Days of High Adventure
A Perpetual Traveller - Marc Miller

Allen Varney | 14 Jan 2010 21:00
Days of High Adventure - RSS 2.0
image

The first edition, now called Classic Traveller, featured many original touches. It expressed character ability ratings in hexadecimal (base 16) notation. The character creation system produced player characters who started play as seasoned veterans, often skilled in, and scarred from, several professions.

Though jocular commentators have always derided Classic Trav's char-gen for allowing a small chance the character could die even before starting play, this alleged flaw (removed in all later editions) highlights one of the game's neglected virtues. The risk of death, along with the many decisions about career paths, made character creation a little solitaire game in itself. Many Traveller rules systems rewarded solitaire play; you could have a great time just generating ships or star systems, or make and lose fortunes shipping cargo between worlds, all without a gamemaster. This rare quality derived from Miller's inspirations, which differed from that of the creators of Dungeons & Dragons. D&D's roots lie in military miniatures. Though it adopts many D&D design ideas, Traveller also draws deeply from a different wellspring, hex-grid wargames, where solitaire play is common.

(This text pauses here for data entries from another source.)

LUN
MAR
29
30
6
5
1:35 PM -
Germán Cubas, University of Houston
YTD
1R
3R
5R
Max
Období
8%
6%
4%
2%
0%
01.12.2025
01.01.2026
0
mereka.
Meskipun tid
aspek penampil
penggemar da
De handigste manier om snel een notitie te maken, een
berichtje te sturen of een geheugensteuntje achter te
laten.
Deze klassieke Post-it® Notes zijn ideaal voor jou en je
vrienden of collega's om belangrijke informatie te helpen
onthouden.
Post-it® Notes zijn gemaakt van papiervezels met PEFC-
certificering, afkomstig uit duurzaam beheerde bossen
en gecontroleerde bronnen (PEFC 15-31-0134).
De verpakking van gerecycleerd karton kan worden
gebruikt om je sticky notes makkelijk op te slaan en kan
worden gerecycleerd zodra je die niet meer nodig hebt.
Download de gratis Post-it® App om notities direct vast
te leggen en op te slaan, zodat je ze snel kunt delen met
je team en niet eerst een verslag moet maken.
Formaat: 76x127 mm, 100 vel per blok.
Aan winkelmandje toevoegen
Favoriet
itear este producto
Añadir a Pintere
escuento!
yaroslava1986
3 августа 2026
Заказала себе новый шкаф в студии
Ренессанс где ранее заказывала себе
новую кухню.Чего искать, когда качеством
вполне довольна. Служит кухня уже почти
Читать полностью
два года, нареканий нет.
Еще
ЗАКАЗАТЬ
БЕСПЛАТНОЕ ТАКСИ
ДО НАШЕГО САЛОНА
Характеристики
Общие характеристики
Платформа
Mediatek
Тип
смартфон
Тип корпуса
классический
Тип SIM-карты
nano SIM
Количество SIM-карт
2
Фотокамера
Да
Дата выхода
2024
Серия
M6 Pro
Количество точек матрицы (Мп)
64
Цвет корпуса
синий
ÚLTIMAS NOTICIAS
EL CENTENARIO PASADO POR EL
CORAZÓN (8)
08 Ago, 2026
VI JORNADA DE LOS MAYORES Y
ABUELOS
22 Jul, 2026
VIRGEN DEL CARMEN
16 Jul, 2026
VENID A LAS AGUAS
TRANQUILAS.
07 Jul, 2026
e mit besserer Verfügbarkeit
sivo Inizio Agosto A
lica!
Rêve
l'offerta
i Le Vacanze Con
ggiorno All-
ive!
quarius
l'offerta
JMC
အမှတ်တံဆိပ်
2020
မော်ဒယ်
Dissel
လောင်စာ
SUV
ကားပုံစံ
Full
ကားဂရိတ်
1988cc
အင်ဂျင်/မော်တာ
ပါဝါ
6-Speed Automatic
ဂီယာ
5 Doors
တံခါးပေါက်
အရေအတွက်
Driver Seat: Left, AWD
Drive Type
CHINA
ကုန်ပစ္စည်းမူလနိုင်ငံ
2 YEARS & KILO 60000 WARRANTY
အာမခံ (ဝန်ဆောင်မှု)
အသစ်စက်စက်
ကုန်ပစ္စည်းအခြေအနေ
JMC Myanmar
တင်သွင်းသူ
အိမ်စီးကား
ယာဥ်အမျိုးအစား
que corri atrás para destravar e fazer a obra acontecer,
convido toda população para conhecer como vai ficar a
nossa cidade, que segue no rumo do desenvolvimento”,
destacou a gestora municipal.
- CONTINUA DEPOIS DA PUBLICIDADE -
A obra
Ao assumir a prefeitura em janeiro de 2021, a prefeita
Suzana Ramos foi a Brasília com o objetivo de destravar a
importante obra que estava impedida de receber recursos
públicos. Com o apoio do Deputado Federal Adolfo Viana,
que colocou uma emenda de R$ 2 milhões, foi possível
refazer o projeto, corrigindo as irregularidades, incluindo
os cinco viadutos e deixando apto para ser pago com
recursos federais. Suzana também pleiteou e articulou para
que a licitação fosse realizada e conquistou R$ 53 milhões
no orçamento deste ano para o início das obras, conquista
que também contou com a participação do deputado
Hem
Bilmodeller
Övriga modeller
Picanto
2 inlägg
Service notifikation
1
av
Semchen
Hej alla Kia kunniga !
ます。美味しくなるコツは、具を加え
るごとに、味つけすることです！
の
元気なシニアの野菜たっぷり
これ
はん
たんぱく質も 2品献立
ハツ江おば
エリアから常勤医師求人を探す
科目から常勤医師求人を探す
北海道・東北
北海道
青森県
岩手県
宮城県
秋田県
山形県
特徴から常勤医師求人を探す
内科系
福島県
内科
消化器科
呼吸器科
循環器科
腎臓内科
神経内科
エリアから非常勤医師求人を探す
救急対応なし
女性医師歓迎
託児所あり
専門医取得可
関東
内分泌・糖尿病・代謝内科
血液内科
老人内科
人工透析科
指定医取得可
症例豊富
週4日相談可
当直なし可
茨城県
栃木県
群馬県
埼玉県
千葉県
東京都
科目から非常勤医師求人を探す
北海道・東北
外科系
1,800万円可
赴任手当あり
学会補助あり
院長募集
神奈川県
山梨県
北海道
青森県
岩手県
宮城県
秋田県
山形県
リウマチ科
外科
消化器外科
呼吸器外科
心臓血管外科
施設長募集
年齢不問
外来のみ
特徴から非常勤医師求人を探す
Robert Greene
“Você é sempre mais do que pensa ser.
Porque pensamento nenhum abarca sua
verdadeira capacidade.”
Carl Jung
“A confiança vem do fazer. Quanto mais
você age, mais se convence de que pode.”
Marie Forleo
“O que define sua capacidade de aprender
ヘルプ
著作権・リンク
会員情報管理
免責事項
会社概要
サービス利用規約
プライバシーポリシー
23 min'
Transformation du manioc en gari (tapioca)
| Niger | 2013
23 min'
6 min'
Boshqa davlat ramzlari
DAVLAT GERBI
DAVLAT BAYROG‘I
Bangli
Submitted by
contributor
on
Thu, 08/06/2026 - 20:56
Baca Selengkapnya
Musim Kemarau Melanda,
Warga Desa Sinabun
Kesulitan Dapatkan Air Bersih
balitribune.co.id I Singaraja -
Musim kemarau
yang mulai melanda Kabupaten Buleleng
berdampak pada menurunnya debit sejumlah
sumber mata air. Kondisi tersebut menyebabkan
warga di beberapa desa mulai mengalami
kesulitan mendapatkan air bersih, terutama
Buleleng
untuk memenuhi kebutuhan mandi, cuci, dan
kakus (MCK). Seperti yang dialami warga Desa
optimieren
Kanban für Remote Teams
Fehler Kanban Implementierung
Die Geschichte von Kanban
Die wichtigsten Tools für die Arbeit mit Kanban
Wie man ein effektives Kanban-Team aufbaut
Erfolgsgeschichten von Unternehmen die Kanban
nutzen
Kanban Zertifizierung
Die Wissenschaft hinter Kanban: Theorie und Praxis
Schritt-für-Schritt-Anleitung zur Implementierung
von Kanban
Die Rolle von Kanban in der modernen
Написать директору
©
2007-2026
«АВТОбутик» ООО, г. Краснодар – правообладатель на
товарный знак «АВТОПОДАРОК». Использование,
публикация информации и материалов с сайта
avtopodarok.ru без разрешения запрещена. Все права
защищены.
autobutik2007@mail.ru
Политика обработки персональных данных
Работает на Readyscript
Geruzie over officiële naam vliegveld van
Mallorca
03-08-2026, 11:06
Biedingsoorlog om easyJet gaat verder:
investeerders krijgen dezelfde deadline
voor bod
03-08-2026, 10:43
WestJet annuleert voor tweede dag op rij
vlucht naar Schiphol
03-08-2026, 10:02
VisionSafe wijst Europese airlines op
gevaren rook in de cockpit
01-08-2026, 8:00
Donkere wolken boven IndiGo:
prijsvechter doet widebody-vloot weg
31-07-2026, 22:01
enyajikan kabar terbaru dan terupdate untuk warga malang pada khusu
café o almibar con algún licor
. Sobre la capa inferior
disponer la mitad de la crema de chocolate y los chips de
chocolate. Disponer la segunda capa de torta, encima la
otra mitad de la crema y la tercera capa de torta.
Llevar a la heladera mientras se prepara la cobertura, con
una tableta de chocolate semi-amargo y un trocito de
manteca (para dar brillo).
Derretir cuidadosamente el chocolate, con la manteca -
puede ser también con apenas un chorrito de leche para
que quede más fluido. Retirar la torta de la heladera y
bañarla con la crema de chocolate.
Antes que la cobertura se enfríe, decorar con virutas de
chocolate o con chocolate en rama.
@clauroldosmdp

That ancestry also influenced the game's setting, an array of star-spanning polities warring for resources and influence across vast reaches of space.

Originally Traveller was meant to have no official setting at all. "I envisioned a generic rules set that would enable any science-fiction situation, from space opera to serious drama. One of the first reviews of the game said something like 'I won't play a roleplaying game that doesn't provide background and adventures,' and the editor interjected, 'And I won't play a game that constrains me like that.'

"I'll confess that was an awakening for me, and I realized I couldn't make this game all things to all players; I had to choose. Our reasoned corporate choice was to provide background and adventures for those who lacked the spare time to make up their own."

Elaborating on the setting Miller originated in the wargame Imperium, he and other designers - Chadwick, Loren Wiseman, William and Andrew Keith, and many more - drew inspiration from respected science fiction writers (Poul Anderson, H. Beam Piper, E. C. Tubb's Dumarest of Terra series) along with, as Traveller writer Loren Wiseman has put it, "a little Roman Empire, a little Star Wars, a lot of snippets of this and that from history and literature, all melded together."

Unusually among early RPGs, Classic Traveller made explicit some of its setting's baseline assumptions and requirements - for instance, interstellar communication is limited by the speed of travel. The Traveller support line articulated one of the earliest adventure design patterns, a plot description using five narrative elements: the Enigma (the lure that draws the player characters into the adventure), the Push (their motive for escaping their current circumstances), the Pull (the reward they expect), the Gimmick (the, uh, gimmick) and the Twist (a narrative surprise).

But the Classic books gave little hint about the nature of these elements or what the designers expected PCs to do. A 1980 collection of mini-adventures, 76 Patrons, provided an eye-opening hint: Most of its mission-givers were crooks hiring the PCs to commit theft, espionage, kidnapping and murder. Other supplements introduced many legitimate professions, such as mercenaries and planetary scouts.

Few roleplaying campaign settings betray any sense of the designer's personal politics. Though some of his source materials (notably Poul Anderson's Polesotechnic League stories) express overt political ideas, Miller took a more low-key approach. Nonetheless, "The Traveller universe of the future was indeed reflective of my own personal politics," he says. "One of the important phrases in character generation (written back in 1977) was an admonition that characters could be any gender or any race. Today it's a no-brainer that a character can be a woman rather than a man; back then, I thought it was a no-brainer as well, but I heard plenty of approving feedback for saying it explicitly."

Miller expressed a similar idea with the Imperium's Major and Minor Races. "The Traveller universe chronicled six Major Races that dominated charted space, and lots of minor races that were inferior in influence or power. The game spent three or four years detailing this institutionalized racism throughout the universe, and then began to show the fallacies of the concept. We showed there wasn't even firm agreement on which Six Races were members of the Major Race concept. Then we revealed that one of the Major Races (the Aslan) didn't meet the criteria we had previously stated.

"So we were showing an institutionalized racism as part of the all-pervasive culture of the future, and getting players to buy into it as part of this fictional universe, and after they did, tearing it down and showing its flaws."